Crise diplomatique ouverte entre Paris et Rome

L’inquiétude grandit en Europe face à l’aggravation de la crise diplomatique entre Paris et Rome, et à son impact potentiel sur la cohérence des positions communes de l’UE sur les grands dossiers.

Alors que le navire humanitaire “Ocean Viking” était amarré vendredi après-midi au port de la base navale française de Toulon, où les migrants qui étaient à bord ont été débarqués il y a trois semaines, les responsables européens multiplient les efforts pour désamorcer la crise qui enfle entre la France et l’Italie depuis que cette dernière a refusé de recevoir le navire, notamment avec une réunion du Conseil des ministres des Affaires étrangères prévue lundi prochain à Bruxelles.

Les observateurs craignent que cette nouvelle affaire n’atteigne les proportions de la crise de 2019, lorsque la France a rappelé son ambassadeur à Rome pour la première fois depuis la Seconde Guerre mondiale.

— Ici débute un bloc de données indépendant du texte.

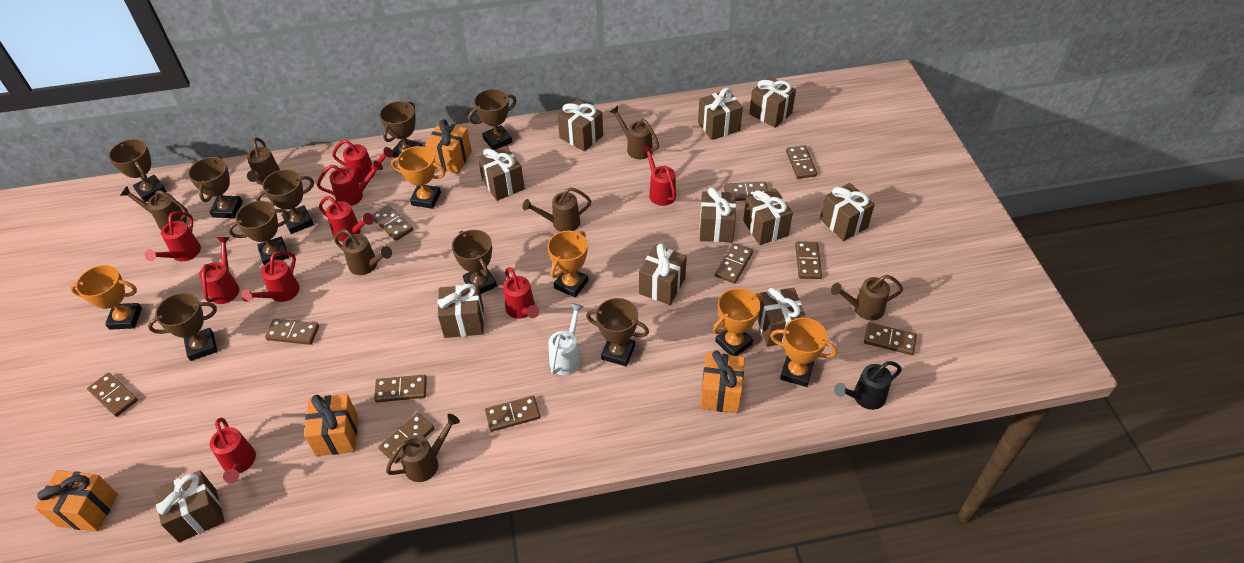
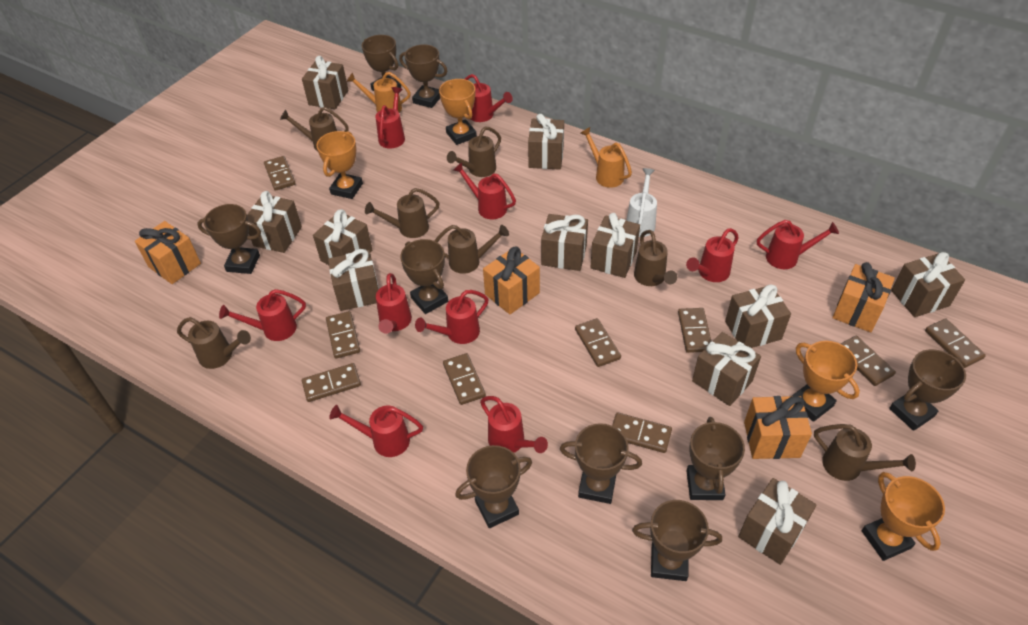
black watering can: 1 -> 0
brown domino: 11 -> 9
orange trophy: 5 -> 4
orange watering can: 0 -> 2
red watering can: 9 -> 10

En annonçant la décision de Paris d’accueillir à titre exceptionnel le navire transportant 234 migrants, dont 57 enfants, à la demande du président Emmanuel Macron, le ministre français de l’Intérieur, Gérald Darmanin, a estimé que la position italienne est contraire aux dispositions du droit international et à la solidarité humanitaire, et qu’elle représentait une violation des engagements pris par le gouvernement italien quelques semaines avant l’investiture du nouveau gouvernement.

Vendredi, la Première ministre italienne a déclaré qu'”il y a un malentendu avec la France, et que la réaction française est injustifiée”. De son côté, le ministre français a annoncé la décision de son pays de ne plus travailler sur le plan de répartition des migrants débarqués en Italie ces derniers mois, un projet inscrit dans le cadre du mécanisme de solidarité européen.

Gérald Darmanin a appelé l’Allemagne et les autres pays européens participant au plan de répartition à suivre l’exemple de la France et à cesser d’accueillir des migrants vivant actuellement en Italie. Mais la France est allée encore plus loin vendredi matin en annonçant son intention d’envoyer 500 policiers supplémentaires pour renforcer la surveillance le long de sa frontière terrestre avec l’Italie, et le ministre de l’Intérieur a souligné que “Paris tirera toutes les leçons de la position italienne pour les autres aspects des relations bilatérales entre les deux pays.”

Emmanuel Macron, qui a rencontré Giorgia Meloni à Rome peu après son entrée en fonction, a déclaré que la Première ministre italienne avait mal agi et avait provoqué une grave crise entre les deux pays.

Par cette escalade, le président français tente d’empêcher Giorgia Meloni de remporter une victoire dans cette première confrontation entre les deux parties, et de faire passer un message indiquant que la position de l’Italie dans ce dossier entraînera des conséquences sur la France et l’Europe.

Pour sa part, Giorgia Meloni peut se vanter sur la scène nationale d’avoir réussi à empêcher l’entrée du navire de sauvetage en Italie, et d’avoir forcé la France à le recevoir au motif que l’Italie n’est pas contrainte d’accepter tous les migrants secourus par les navires humanitaire de la mer Méditerranée, et que les autres pays européens doivent également assumer leurs responsabilités.

L’intransigeance de cette position permet également à Giorgia Meloni de freiner son allié au gouvernement et son rival à la direction du front de droite, le vice-président du Conseil des ministres Matteo Salvini, qui attendait une telle opportunité pour regagner la popularité qu’il a récemment perdu face à la Première ministre.

Pour la France, l’enjeu va au-delà des relations bilatérales avec l’Italie. Le véritable enjeu se situe au centre du débat politique en France autour de la loi sur l’immigration, qui représente l’un des principaux piliers de l’extrême droite pour confirmer sa légitimité, et accroitre sa popularité qui a atteint des niveaux record lors des dernières élections.

L’ancienne présidente du Rassemblement national, Marine Le Pen, a déclaré vendredi qu’en acceptant pour la première fois le débarquement de migrants d’un navire de sauvetage dans un port français, Emmanuel Macron envoie un tragique message de complaisance qui contredit ses déclarations selon lesquelles il veut mettre fin à une immigration massive et chaotique.

Selon Marine Le Pen, le bateau aurait dû accoster en Libye ou en Tunisie. “Il faut que ces navires qui mettent en sécurité les migrants récupérés en mer les ramènent à leur port de départ”, a-t-elle déclaré.

“Ce n’est absolument pas de la faute de l’Italie”, a-t-elle jugé, précisant qu’à la place Giorgia Meloni, elle aurait également refusé d’accueillir le bateau humanitaire.

Pendant ce temps, les responsables de la Commission craignent que cette crise isole et affaiblisse le nouveau gouvernement italien au sein de l’Union européenne, à un moment où il a désespérément besoin du soutien des partenaires européens.